- Activity
In the post about megacities in Civ 4, what minimum city size is proposed for the expanded city radius?
=== Page text ===
Archived from groups: alt.games.civ3 (More info?)

i like this idea very much....

--
From Adam Webb, Overlag
www.tacticalgamer.com
CS:SOURCE server now active :D 

"Byron Creek" <byroncreek@hotmail.com> wrote in message
news:nFNEd.114126$K7.73274@news-server.bigpond.net.au...
> One thing I would like to see in Civ 4 is big modern megacities. Surely we
> can have a way to create really big cities in the modern age.
> Perhaps this could be done with a new ability for settlers to found a
suburb
> in each square ajoining the city square. Doing this could increase the
city
> radius by one square all the way around for but only for cities size 21
and
> above. Small cities within two or three squares of the main city centre
> could even be swallowed up to become suburbs of the megacity.
> Large, sprawling cities began to appear in the real world with the advent
of
> the motor car, so this settler ability should be available with the
> motorised transport tech.
>
> Just imagine the production, commerce and science you would get as three
or
> four smaller cities transform into one sprawling metropolis of maybe size
50
> or 60!
=== Supplied records ===
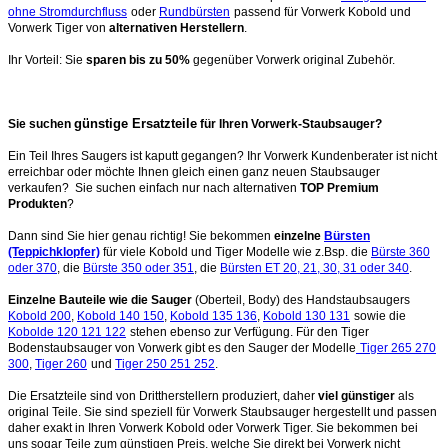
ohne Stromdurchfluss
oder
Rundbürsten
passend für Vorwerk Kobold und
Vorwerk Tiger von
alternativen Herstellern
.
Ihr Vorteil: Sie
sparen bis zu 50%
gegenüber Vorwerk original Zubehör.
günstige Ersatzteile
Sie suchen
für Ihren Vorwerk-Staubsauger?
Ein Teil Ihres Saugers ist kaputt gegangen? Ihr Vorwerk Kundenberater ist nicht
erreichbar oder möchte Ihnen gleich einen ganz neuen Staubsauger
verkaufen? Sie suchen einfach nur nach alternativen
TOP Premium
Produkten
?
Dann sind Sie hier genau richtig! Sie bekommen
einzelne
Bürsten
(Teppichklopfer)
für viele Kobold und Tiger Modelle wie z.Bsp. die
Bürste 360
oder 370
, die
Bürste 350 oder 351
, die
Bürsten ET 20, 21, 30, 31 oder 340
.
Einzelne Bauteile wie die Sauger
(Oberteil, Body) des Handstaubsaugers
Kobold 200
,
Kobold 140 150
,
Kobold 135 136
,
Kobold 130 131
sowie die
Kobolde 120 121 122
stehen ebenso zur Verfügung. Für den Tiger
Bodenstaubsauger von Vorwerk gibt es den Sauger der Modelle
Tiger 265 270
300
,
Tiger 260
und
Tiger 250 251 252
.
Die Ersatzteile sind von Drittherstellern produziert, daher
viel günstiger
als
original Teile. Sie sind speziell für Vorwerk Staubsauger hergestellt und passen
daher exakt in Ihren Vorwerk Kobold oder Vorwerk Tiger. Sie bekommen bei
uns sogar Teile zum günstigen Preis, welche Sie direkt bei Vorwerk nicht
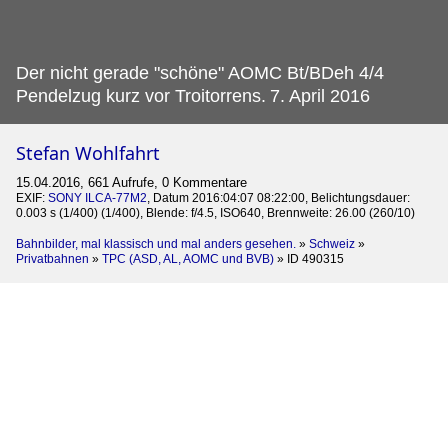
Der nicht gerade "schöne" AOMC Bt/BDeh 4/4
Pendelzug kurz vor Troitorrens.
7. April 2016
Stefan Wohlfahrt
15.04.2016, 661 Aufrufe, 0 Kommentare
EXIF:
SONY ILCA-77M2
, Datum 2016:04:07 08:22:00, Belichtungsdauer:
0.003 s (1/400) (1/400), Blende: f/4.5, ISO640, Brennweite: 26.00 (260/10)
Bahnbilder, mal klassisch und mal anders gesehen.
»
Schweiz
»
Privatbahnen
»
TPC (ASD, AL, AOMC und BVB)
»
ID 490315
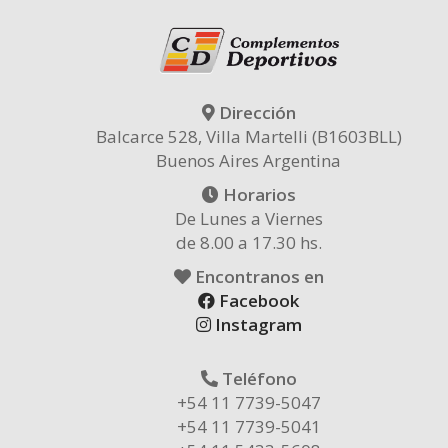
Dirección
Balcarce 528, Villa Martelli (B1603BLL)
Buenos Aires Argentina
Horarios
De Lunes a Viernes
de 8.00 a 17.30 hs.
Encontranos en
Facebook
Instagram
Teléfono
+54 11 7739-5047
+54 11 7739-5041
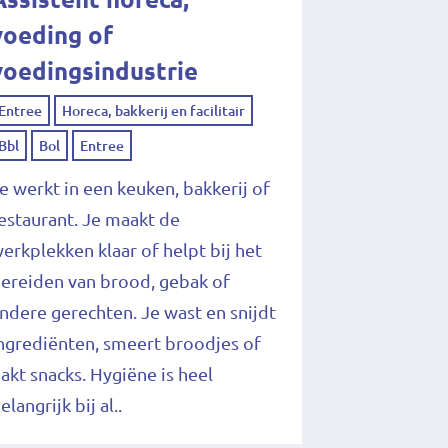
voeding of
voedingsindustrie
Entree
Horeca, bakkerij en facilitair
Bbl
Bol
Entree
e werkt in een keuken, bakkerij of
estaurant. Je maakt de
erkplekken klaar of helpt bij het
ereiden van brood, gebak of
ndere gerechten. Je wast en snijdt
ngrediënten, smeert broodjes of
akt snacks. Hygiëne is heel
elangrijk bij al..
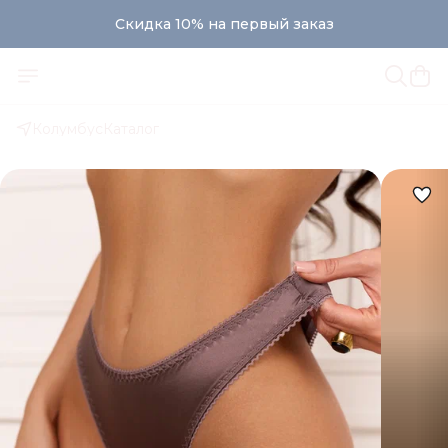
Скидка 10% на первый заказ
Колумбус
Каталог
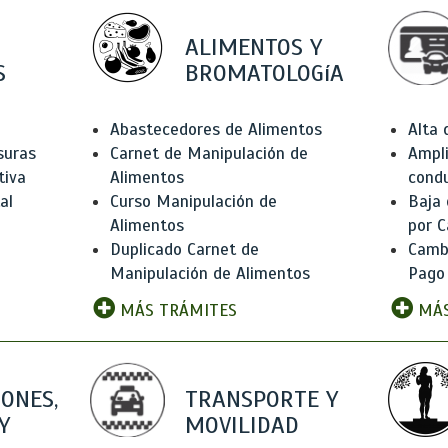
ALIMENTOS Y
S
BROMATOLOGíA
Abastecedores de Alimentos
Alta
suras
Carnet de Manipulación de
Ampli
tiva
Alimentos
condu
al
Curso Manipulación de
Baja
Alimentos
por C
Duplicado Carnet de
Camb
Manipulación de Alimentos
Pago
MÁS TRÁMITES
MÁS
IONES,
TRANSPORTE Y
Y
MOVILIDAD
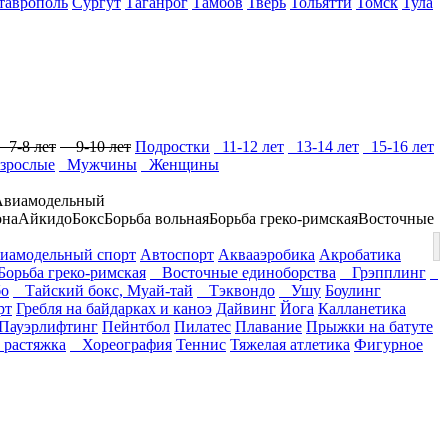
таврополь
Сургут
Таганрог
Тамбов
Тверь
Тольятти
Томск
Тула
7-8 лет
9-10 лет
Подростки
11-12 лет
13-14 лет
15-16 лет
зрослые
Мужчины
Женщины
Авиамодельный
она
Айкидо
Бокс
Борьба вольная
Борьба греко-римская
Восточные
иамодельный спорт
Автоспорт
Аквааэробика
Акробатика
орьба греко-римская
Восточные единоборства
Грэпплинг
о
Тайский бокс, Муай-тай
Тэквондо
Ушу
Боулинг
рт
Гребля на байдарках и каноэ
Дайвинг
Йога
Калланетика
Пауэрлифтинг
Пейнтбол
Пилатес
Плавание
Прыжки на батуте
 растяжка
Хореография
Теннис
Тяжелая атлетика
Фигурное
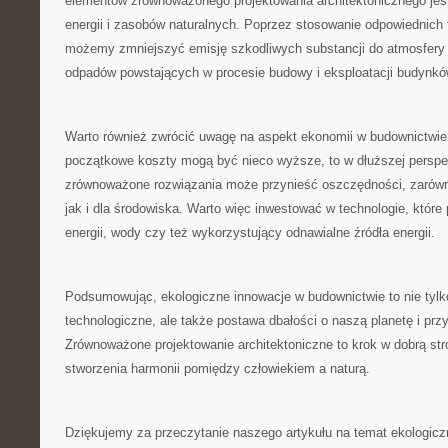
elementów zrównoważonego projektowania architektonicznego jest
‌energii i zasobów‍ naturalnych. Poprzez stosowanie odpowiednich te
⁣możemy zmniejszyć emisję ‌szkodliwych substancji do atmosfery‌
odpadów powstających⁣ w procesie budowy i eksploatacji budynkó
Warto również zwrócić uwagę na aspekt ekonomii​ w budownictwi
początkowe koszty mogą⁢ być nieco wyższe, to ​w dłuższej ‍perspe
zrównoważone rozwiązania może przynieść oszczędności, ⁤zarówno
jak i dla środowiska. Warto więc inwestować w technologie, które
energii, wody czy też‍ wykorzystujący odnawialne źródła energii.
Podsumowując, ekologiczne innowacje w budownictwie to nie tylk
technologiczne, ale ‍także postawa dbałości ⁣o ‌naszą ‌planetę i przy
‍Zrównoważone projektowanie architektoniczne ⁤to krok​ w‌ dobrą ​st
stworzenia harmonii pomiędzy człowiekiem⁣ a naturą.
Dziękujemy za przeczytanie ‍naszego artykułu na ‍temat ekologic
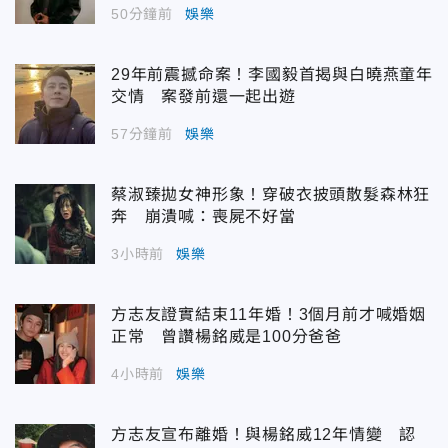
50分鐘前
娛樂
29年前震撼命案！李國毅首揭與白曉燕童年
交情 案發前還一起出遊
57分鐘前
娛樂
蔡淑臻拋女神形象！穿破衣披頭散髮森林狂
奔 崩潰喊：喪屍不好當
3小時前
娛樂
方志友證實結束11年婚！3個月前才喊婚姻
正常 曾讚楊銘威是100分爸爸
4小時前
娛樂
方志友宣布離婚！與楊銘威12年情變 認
===
=== Supplied records ===
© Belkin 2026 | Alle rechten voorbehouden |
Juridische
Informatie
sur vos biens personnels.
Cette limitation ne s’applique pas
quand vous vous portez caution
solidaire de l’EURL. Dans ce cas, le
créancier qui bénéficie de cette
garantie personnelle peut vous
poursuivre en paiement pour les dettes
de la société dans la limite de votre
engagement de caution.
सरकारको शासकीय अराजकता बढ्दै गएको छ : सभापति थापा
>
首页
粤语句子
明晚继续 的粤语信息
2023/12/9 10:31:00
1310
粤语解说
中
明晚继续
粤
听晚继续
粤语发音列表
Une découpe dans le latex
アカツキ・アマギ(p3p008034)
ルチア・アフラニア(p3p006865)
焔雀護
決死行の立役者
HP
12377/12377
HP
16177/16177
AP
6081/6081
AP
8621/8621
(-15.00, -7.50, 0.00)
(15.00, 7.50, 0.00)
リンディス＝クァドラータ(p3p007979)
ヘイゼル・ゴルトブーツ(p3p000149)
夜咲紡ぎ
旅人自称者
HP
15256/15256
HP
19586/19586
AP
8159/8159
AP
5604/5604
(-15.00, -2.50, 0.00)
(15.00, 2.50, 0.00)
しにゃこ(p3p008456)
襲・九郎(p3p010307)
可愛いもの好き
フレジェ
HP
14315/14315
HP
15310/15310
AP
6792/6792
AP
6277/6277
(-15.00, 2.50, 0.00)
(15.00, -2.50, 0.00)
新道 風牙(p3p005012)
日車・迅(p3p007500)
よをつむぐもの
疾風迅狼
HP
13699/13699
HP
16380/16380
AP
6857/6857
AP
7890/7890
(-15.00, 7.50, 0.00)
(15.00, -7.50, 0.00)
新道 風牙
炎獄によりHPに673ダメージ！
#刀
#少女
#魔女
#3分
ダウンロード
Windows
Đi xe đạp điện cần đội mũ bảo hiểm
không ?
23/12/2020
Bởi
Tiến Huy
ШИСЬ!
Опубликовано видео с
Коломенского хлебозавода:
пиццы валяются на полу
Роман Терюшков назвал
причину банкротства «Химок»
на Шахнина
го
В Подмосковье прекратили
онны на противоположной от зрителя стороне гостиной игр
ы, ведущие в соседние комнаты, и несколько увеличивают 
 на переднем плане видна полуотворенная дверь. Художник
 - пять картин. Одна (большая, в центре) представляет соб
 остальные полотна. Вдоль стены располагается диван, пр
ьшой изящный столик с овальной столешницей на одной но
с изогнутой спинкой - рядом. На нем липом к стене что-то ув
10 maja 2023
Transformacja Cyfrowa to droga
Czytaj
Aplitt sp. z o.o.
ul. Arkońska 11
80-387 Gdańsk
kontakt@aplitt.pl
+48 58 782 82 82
===
- Task output
Size 21 and above.